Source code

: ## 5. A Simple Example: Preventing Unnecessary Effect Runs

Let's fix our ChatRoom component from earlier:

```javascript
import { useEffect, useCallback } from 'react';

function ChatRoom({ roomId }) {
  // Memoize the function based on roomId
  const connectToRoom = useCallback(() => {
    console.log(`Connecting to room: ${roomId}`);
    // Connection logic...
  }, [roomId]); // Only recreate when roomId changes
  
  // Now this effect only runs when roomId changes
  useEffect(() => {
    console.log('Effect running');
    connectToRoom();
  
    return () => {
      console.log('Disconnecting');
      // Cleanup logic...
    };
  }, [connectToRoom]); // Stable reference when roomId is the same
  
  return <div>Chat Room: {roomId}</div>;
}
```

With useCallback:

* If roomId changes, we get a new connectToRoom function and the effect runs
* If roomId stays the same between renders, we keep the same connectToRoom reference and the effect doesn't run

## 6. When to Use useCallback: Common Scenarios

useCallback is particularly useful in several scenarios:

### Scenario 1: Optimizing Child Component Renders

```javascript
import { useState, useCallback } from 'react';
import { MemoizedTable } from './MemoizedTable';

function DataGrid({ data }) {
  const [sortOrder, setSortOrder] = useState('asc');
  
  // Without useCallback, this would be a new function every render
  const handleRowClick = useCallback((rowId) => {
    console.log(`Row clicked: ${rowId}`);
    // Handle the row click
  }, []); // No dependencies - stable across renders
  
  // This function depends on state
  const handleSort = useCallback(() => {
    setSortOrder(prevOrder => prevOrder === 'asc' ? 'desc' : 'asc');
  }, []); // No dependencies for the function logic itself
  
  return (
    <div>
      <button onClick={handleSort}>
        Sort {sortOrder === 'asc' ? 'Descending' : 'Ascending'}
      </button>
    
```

→ Exercise description: Copy out the lines of the records above in which the string "connectToRoom" appears.

→ Completed exercise:
  const connectToRoom = useCallback(() => {
    connectToRoom();
  }, [connectToRoom]); // Stable reference when roomId is the same
* If roomId changes, we get a new connectToRoom function and the effect runs
* If roomId stays the same between renders, we keep the same connectToRoom reference and the effect doesn't run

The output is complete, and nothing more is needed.